Emergency benefits showed the value of ensuring all Canadians are guaranteed enough money to meet basic needs.

Moira Wyton 7 Jan 2021TheTyee.ca

Moira Wyton is The Tyee’s health reporter. Follow her @moirawyton or reach her here. This reporting beat is made possible by the Local Journalism Initiative.

A basic income program could have saved lives and reduced COVID-19 transmission when the pandemic struck last spring, says one of the country’s leading experts.

And basic income, as both a health and a poverty reduction policy, could still help people weather the second wave and those to come, said Evelyn Forget.

“When government decided that it was a public health emergency response and they closed down the economy in March,” said Forget in an interview, “they knew immediately that the social programs wouldn’t work, and that we had to put emergency supports in place if we were going to keep people home.”

A slew of emergency response measures for individuals and businesses were rolled out with a swiftness that proved “getting money into people’s pockets isn’t rocket science,” said Forget, a professor at the University of Manitoba.

“But if we had a basic income, we wouldn’t have had to do any of that,” she noted.

Basic income is a set of government programs guaranteeing individuals an income above the poverty line, regardless of employment status or ability.

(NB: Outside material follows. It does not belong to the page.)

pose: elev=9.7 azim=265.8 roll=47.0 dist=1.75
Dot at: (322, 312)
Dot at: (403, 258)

Programs aim to reduce poverty and improve well-being and ensure people can meet their basic needs, and have taken many forms in countries like Finland, Iran, the Netherlands and Kenya.

Forget is an economist in the department of community health sciences who has been studying basic income and its possibilities for decades, including the Mincome pilot program in Manitoba in the 1970s.

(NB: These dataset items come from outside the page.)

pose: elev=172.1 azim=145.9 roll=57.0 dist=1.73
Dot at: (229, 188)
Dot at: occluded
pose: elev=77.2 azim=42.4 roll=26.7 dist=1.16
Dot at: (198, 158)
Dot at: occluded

In late 2020, she released a new edition of her foundational text, Basic Income for Canadians. It focused on what a basic income could mean in the current pandemic and future public health crises.

A spotlight was on basic income policy almost from day one, she said, because Canada’s emergency response benefits were the closest thing the country had ever seen to basic income.

But the rollout of provincial and federal emergency response benefits brought relief mixed with criticism over those it excluded, including freelancers, frontline gig workers and sex workers. Critics also noted that the benefits were significantly higher than people on income and disability assistance were expected to live on.

“People look at poverty and they say it’s complicated. It’s not. One common feature of people in poverty is they don’t have enough money to meet their needs,” said Forget. “And I don’t want to suggest basic income is a silver bullet. It alone is not sufficient, but the set of programs we have is not functional.”

Forget says basic income could have stabilized the finances of people left without work due to COVID-19 immediately instead of requiring them to wait for eligibility to be determined or online forms uploaded.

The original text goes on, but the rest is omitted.